Like Nordhaus, Dasgupta thinks that Stern’s moral admonition to treat generations the same across time is demonstrably ridiculous no matter how superficially attractive the idea might be at first blush. Assume, for instance, that we apply a 0.1% discount rate for future investment and assume a social rate of return on investment of 4% a year.

It is an easy calculation to show that the current generation in that model ought to save a full 97.5% of its GDP for the future! You should know that the aggregate savings ratio in the UK is currently about 15% of GDP. Should we accept the Review’s implied recommendations for this country’s overall savings? Of course not. A 97.5% savings rate is so patently absurd a figure that we must reject it out of hand. To accept it would be to claim that the current generation in the model economy ought literally to impoverish itself for the sake of future generations.

As economist Stephen Landsburg once famously wrote at Slate, anyone honestly concerned about equity would happily confiscate as much of the wealth from future generations that they could get their hands on. Anyway, read Dasgupta’s paper here.

Nordhaus vs. Stern

When the Stern Review on the Economics of Climate Change was released a few weeks back, I got a bevy of calls from reporters asking what I thought of it.  Of course, it’s hard to say anything intelligent about a 700+ page report that was released only hours earlier, so all I could do was quickly peruse the executive summary, speed-glance through the most pertinent sounding chapters, and opine like the wind.  While I thought I did a reasonable enough job summarizing the main issues at hand given the circumstances, the experience demonstrates a fundamental problem with journalism that is unlikely to ever go away.  To wit, reporters demand an immediate reaction when some new study or paper comes out, and the news cycle doesn’t last long enough to allow for particularly informed and/or careful review of many of these said studies or papers.  By the time that informed and careful response is ready, reporters have moved on to something else.  The deck is stacked in favor of the authors, who seldom have to defend against anything but superficial or relatively poorly-informed criticism in the popular press.

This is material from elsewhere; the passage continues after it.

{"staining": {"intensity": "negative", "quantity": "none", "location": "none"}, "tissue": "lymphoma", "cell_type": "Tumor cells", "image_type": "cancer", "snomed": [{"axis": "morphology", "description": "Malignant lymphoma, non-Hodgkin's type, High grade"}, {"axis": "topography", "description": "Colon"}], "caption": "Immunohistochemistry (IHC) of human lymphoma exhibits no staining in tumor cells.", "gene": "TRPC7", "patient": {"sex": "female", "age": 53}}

One of the things I was most interested in at the time was what economists who specialized in the economics of climate change had to say about the Stern Review.  The leading academic on this subject is William Nordhaus, an economist at Yale (another is Prof. Robert Mendelsohn at the same university.  Prof. Mendelsohn’s response to the Stern Review will be published in the next issue of Cato’s Regulation magazine).  When I emailed Prof. Nordhaus about the Stern Review, I got a rather short and vague reply.  Nicholas Stern is a good economist, Prof. Nordhaus said, and the report looked like a serious undertaking; the right questions were asked and the answers provided looked interesting.  Beyond that, little else.  Reporters I talked to told me this is what he had sent them as well.  Apparently, Nordhaus was not ready to jump into the discussion yet.

Reporters moved on, but Nordhaus did not.  Over the next several weeks, he apparently went to work on the document and by last week he was ready to offer up some thoughts.  Despite the fact that this highly credentialed economist finds that ”it is impossible for mortals outside the group that did the modeling to understand the detailed results of the Review,” his analysis is illuminating.  While no reporter is likely to write about Nordhaus’ take on Stern now, it is worth your time if you wonder whether an economic disaster of epic proportions really awaits us lest we do something drastic to reduce greenhouse gas emissions.  The answer; probably not.